[Solved] What is the correct way to implement custom loss function?

(raff) #1

I tried to implement my own custom loss based on the tutorial in extending autograd.
Here is the implementation outline:

class MyCustomLoss(Function):

    def forward(self, input, target):
        ... # implementation
        return loss   # a single number (averaged loss over batch samples)

    def backward(self, grad_output):
        ... # implementation
       return grad_input

The forward function take an input from the previous layer and target which contains array of labels (categorical, possible value = {0,…,k-1}, k is the number of class).
In the backward function I write a gradient of the loss with respect to the input. When I run, I got an error says that it needs one more gradient. I assume that pytorch also require to also write the gradient of the loss with respect to the target, which in this case does not really make sense (target is a categorical variable), and we do not need that to backpropagate the gradient.

Here’s my code to run the implementation

inp = Variable(torch.randn(10,10).double(), requires_grad=True)
target = Variable(torch.randperm(10), requires_grad=False)
loss = MyCustomLoss()(inp, target)

And here is the error message I get:

RuntimeError: MyCustomLoss returned an invalid number of gradient tensors (expected 2, but got 1)

Is there anything that I missed? How to correctly implement a custom loss?

Thank you.

(Spruce Bondera) #2

Return None for the gradient of values that don’t actually need gradients. So return grad_input, None.

(raff) #3

Thank you. It seems to work.

(Heng Cher Keng) #4

can i confirm that there are two ways to write customized loss function:

  1. using nn.Moudule
    Build your own loss function in PyTorch
    Write Custom Loss Function

Here you need to write functions for init() and forward().
backward is not requied. But how do I indicate that the target does not need to compute gradient?

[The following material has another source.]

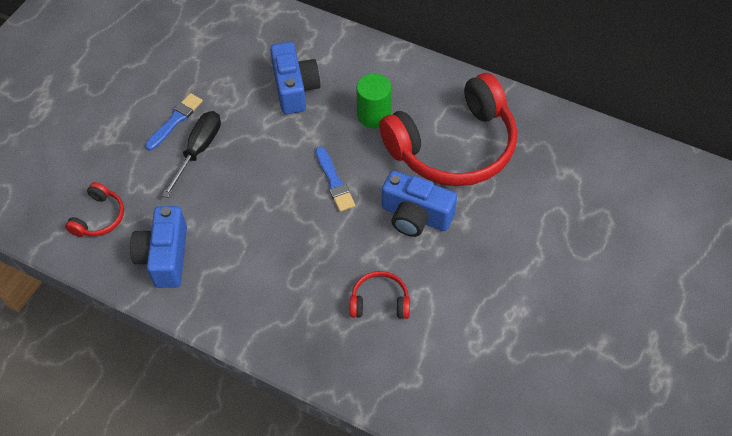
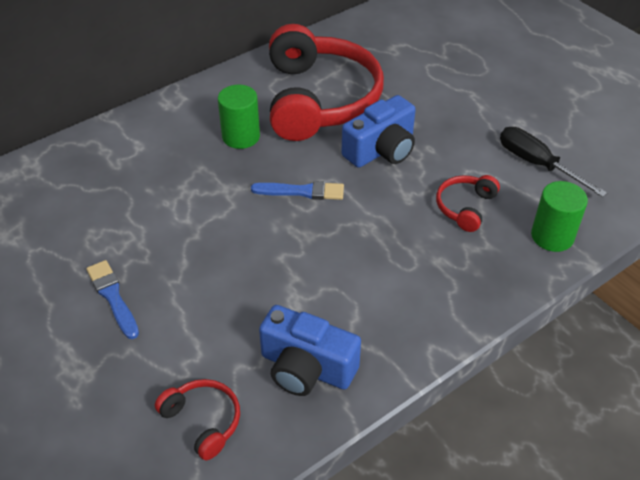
camera: 65 degrees left, 10 degrees down
black screwdriver [162,111,221,198] -> black screwdriver moved to [500,127,607,197]
blue camera [270,42,320,114] -> none
none -> green cylinder [531,181,588,252]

2)using Functional (this post)

Here you need to write functions for both forward() and backward()

(raff) #5

I need to also implement backward because I use some operations that autograd’s automatic gradient won’t work. In the case that you just use standard operation, I think you do not need to extend backward method.

(George Stamatescu) #7

Hi, I’m attempting to write my own custom loss function, for the log likelihood of a Gaussian, ie. least squares.
I’ve written the following:

> class LSE_loss(torch.autograd.Function):
>     @staticmethod
>     def forward(ctx, mu, sigma, x):
>         detsig = linalg.det(sigma.numpy())
>         invsig = linalg.inv(sigma.numpy())
>         result = 0.5*np.log(detsig) -0.5 * np.transpose(x - mu.numpy(),(0,2,1)).matmul(invsig.matmul(x- mu.numpy()))
>         ctx.save_for_backward(mu,sigma, x)
>         return torch.FloatTensor(result)
>     @staticmethod
>     def backward(ctx, grad_output):
>         x, mu, sigma = ctx.saved_variables
>         invsig = linalg.pinv(sigma.numpy())
>         grad_mu = invsig.matmul(x-mu.numpy())
>         grad_sig = -0.5*(invsig - (invsig.matmul(x-mu.numpy())).matmul((x-mu.numpy()).matmul(invsig)))
>         return torch.FloatTensor(grad_mu), torch.FloatTensor(grad_sig), None

But when I make an instance of the loss, and call loss.backward(), I get the error "TypeError: backward() takes exactly 2 arguments (0 given).

What am I doing wrong?

ref for formulae: http://www.notenoughthoughts.net/posts/normal-log-likelihood-gradient.html , I know calculating inverse s isn’t ideal, open to suggestions for alternatives…

(Spandan Madan) #8

Here’s my example for how to create a custom loss function (along with several other important things in PyTorch). See if going through it is of any help!

(Shuokai Pan) #9

Hi George,

Have you solved your problem? I guess it may be because of the type of the variables in your forward method are all numpy arrays. The error message effectively said there were no input arguments to the backward method, which means, both ctx and grad_output are None. This then means ‘ctx.save_for_backward(mu, signa, x)’ method did nothing during forward call. Maybe change mu, sigma and x to torch tensors or Variable could solve your problem.